Things like “eco-friendly”, “organic materials”, “minimal” and “new” are some of the key descriptors of the packaging of today’s most successful products. Not only revolutionizing the materials that items are packaged with, but creating an aura around the brand also helps spur purchases from both loyal and first-time customers.
Recently, Joshua Conran, of INC. noted how some of the most successful brands make packaging part of their product experience. When you can take a classic product and showcase it with a new package, consumers are more likely to engage with and even adopt that product into their lives. We also see this trend spill over into impulse purchases. In a study done by AdAge of 3,000 US consumers, “around 64% of those studied will sometimes buy a product off the shelf, drawn by packaging, without prior knowledge or having researched it first.” This even holds true in the digital age, with the study’s authors adding, “despite the smartphone revolution, most consumers (72%) still rarely use a mobile device to research a product while they are shopping.”
With much of the consumer market being dominated by millennials, purchasers between 22-37 years old, the way packaging looks and the relationship it can have with the consumer is vital.
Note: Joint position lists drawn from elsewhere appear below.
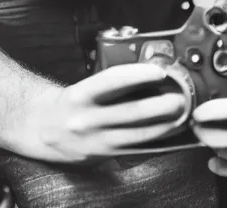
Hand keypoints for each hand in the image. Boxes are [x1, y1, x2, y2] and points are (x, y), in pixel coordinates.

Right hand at [23, 63, 185, 162]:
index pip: (112, 81)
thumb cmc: (71, 102)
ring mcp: (96, 141)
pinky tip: (170, 133)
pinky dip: (156, 141)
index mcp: (81, 95)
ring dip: (165, 126)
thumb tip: (151, 76)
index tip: (159, 71)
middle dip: (161, 105)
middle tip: (182, 98)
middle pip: (131, 112)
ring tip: (183, 115)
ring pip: (138, 135)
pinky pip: (135, 149)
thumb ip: (112, 84)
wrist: (43, 129)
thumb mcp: (85, 87)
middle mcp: (87, 120)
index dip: (137, 75)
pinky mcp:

In an article by Packaging Digest, contributor Peter Schmitt credits the cultural shift from baby boomers to millennials for the disruption of the packaging industry. He says, “first of all, they [millennials] do not want to take medicine the way that boomers take medicine. They want it connected to their devices; they look at today’s packages and are appalled. They want information that will improve their quality of life to be easily available to them and to medical professionals, and they like seeing incumbent items disrupted.”